We recently had a client inquire about challenging his stepmother’s will.  Our first thought, and perhaps yours, was that the desire to challenge came from a history of animosity between the client and his stepparent, something we see all too frequently.  However, in this case, the client was actually fond of his stepmother – that is, until she died with a will that left all of his father’s assets, including the family home, to her children.

Our client’s father (we’ll call him “Bill”) made a classic second marriage planning mistake: his only estate plan was a simple “I Love You” Will that left everything to his second wife, if she survived him, and then to his children.  Bill’s intent, according to our client, was to take care of his wife first, and then his kids.  His plan may have worked in a first marriage where Bill and his wife only had children with each other (but even then, only if the wife did not remarry before her death and had an identical will).

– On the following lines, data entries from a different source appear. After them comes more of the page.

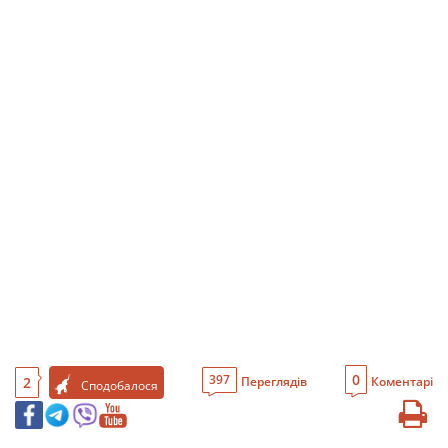
0
397
2
Переглядів
Коментарі
Сподобалося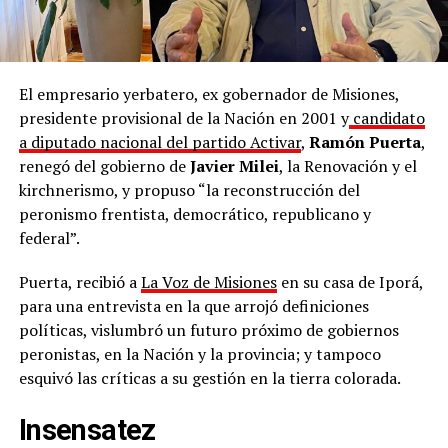
El empresario yerbatero, ex gobernador de Misiones,
presidente provisional de la Nación en 2001 y
candidato
a diputado nacional del partido Activar
,
Ramón Puerta
,
renegó del gobierno de
Javier Milei
, la Renovación y el
kirchnerismo, y propuso “la reconstrucción del
peronismo frentista, democrático, republicano y
federal”.
Puerta, recibió a
La Voz de Misiones
en su casa de Iporá,
para una entrevista en la que arrojó definiciones
políticas, vislumbró un futuro próximo de gobiernos
peronistas, en la Nación y la provincia; y tampoco
esquivó las críticas a su gestión en la tierra colorada.
Insensatez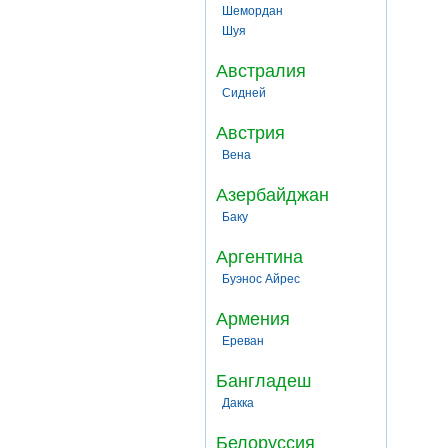
Шемордан
Шуя
Австралия
Сидней
Австрия
Вена
Азербайджан
Баку
Аргентина
Буэнос Айрес
Армения
Ереван
Бангладеш
Дакка
Белоруссия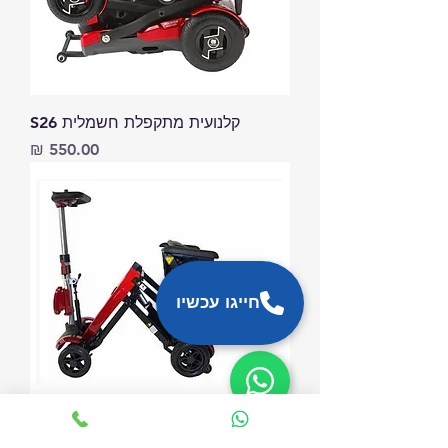
קלנועית מתקפלת חשמלית S26
מחיר
חייגו עכשיו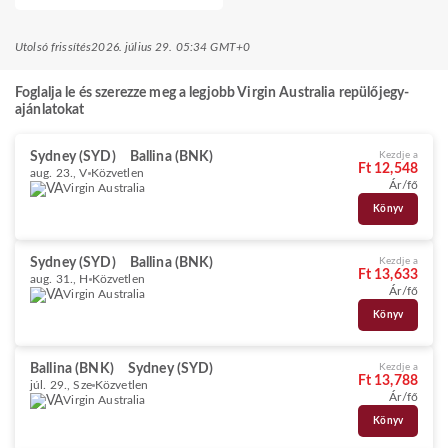
Utolsó frissítés
2026. július 29. 05:34 GMT+0
Foglalja le és szerezze meg a legjobb Virgin Australia repülőjegy-
ajánlatokat
Sydney (SYD)
Ballina (BNK)
Kezdje a
Ft 12,548
aug. 23., V
Közvetlen
Ár/fő
Virgin Australia
Könyv
Sydney (SYD)
Ballina (BNK)
Kezdje a
Ft 13,633
aug. 31., H
Közvetlen
Ár/fő
Virgin Australia
Könyv
Ballina (BNK)
Sydney (SYD)
Kezdje a
Ft 13,788
júl. 29., Sze
Közvetlen
Ár/fő
Virgin Australia
Könyv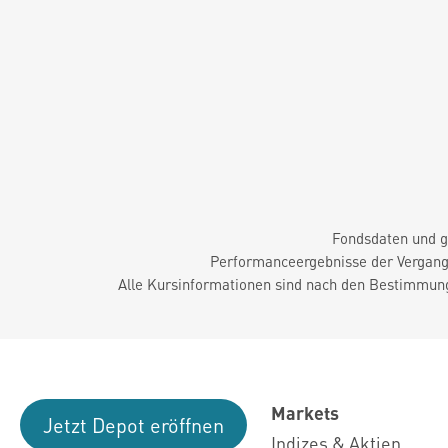
Fondsdaten und g
Performanceergebnisse der Vergange
Alle Kursinformationen sind nach den Bestimmung
Markets
Jetzt Depot eröffnen
Indizes & Aktien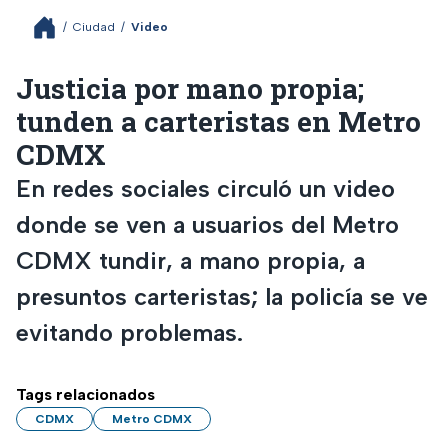
/
Ciudad
/
Video
Justicia por mano propia;
tunden a carteristas en Metro
CDMX
En redes sociales circuló un video
donde se ven a usuarios del Metro
CDMX tundir, a mano propia, a
presuntos carteristas; la policía se ve
evitando problemas.
Tags relacionados
CDMX
Metro CDMX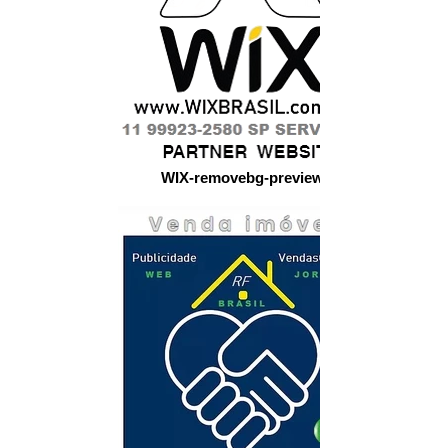
WIX-removebg-preview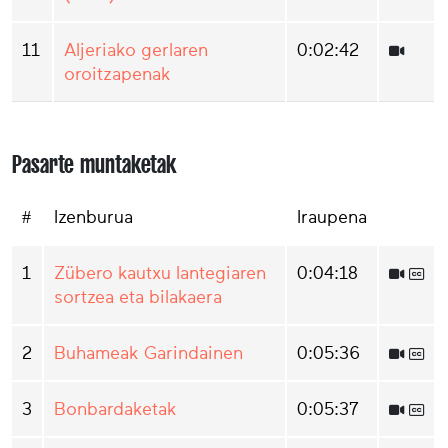
11
Aljeriako gerlaren
0:02:42
oroitzapenak
Pasarte muntaketak
#
Izenburua
Iraupena
1
Zübero kautxu lantegiaren
0:04:18
sortzea eta bilakaera
2
Buhameak Garindainen
0:05:36
3
Bonbardaketak
0:05:37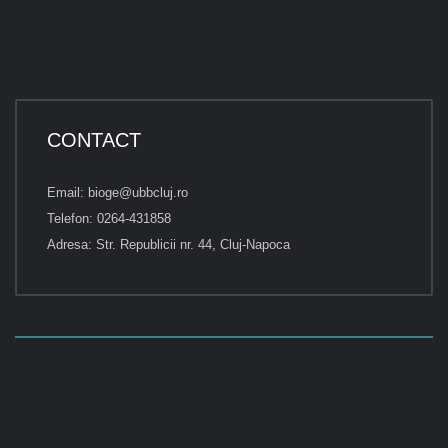
CONTACT
Email: bioge@ubbcluj.ro
Telefon: 0264-431858
Adresa: Str. Republicii nr. 44, Cluj-Napoca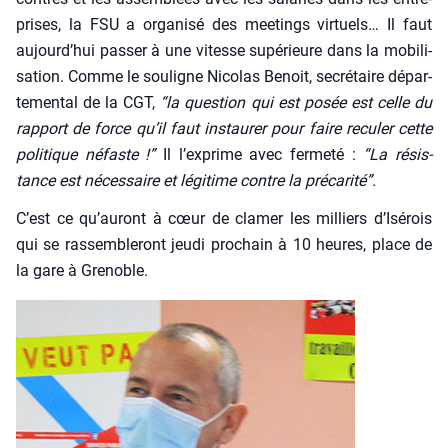
prises, la FSU a orga­ni­sé des mee­tings vir­tuels… Il faut
aujourd’hui pas­ser à une vitesse supé­rieure dans la mobi­li­
sa­tion. Comme le sou­ligne Nico­las Benoit, secré­taire dépar­
te­men­tal de la CGT,
“la ques­tion qui est posée est celle du
rap­port de force qu’il faut ins­tau­rer pour faire recu­ler cette
poli­tique néfaste !”
Il l’exprime avec fer­me­té :
“La résis­
tance est néces­saire et légi­time contre la pré­ca­ri­té”.
C’est ce qu’auront à cœur de cla­mer les mil­liers d’Isérois
qui se ras­sem­ble­ront jeu­di pro­chain à 10 heures, place de
la gare à Gre­noble.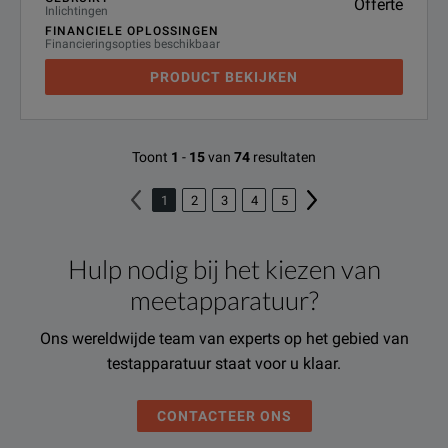
Offerte
Inlichtingen
FINANCIELE OPLOSSINGEN
Financieringsopties beschikbaar
PRODUCT BEKIJKEN
Toont
1
-
15
van
74
resultaten
1
2
3
4
5
Hulp nodig bij het kiezen van
meetapparatuur?
Ons wereldwijde team van experts op het gebied van
testapparatuur staat voor u klaar.
CONTACTEER ONS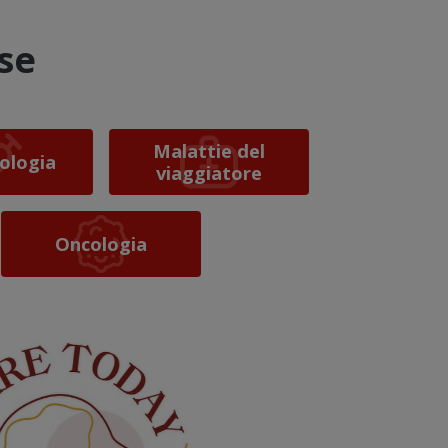
se
Malattie del
vologia
viaggiatore
Oncologia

However, what actually happened is that when Bill died before his second wife, she received his assets with no strings attached.  She could have made an estate plan that included Bill’s children as well as her own, but she was under no legal obligation to do so.  Therefore, we had to advise our client that a will challenge would be fruitless because he and his siblings had no legal right to their family home or to any of the other property their stepmother received from their father.

We were truly sorry to have to deliver such bad news to our client.  But what makes it worse is that Bill easily could have achieved his true objective of taking care of his wife for the rest of her life, and then leaving an inheritance for his children, with proper trust planning.  Unfortunately, in second marriage situations, what an “I Love You” Will really says is: “I Don’t Care About My Kids.”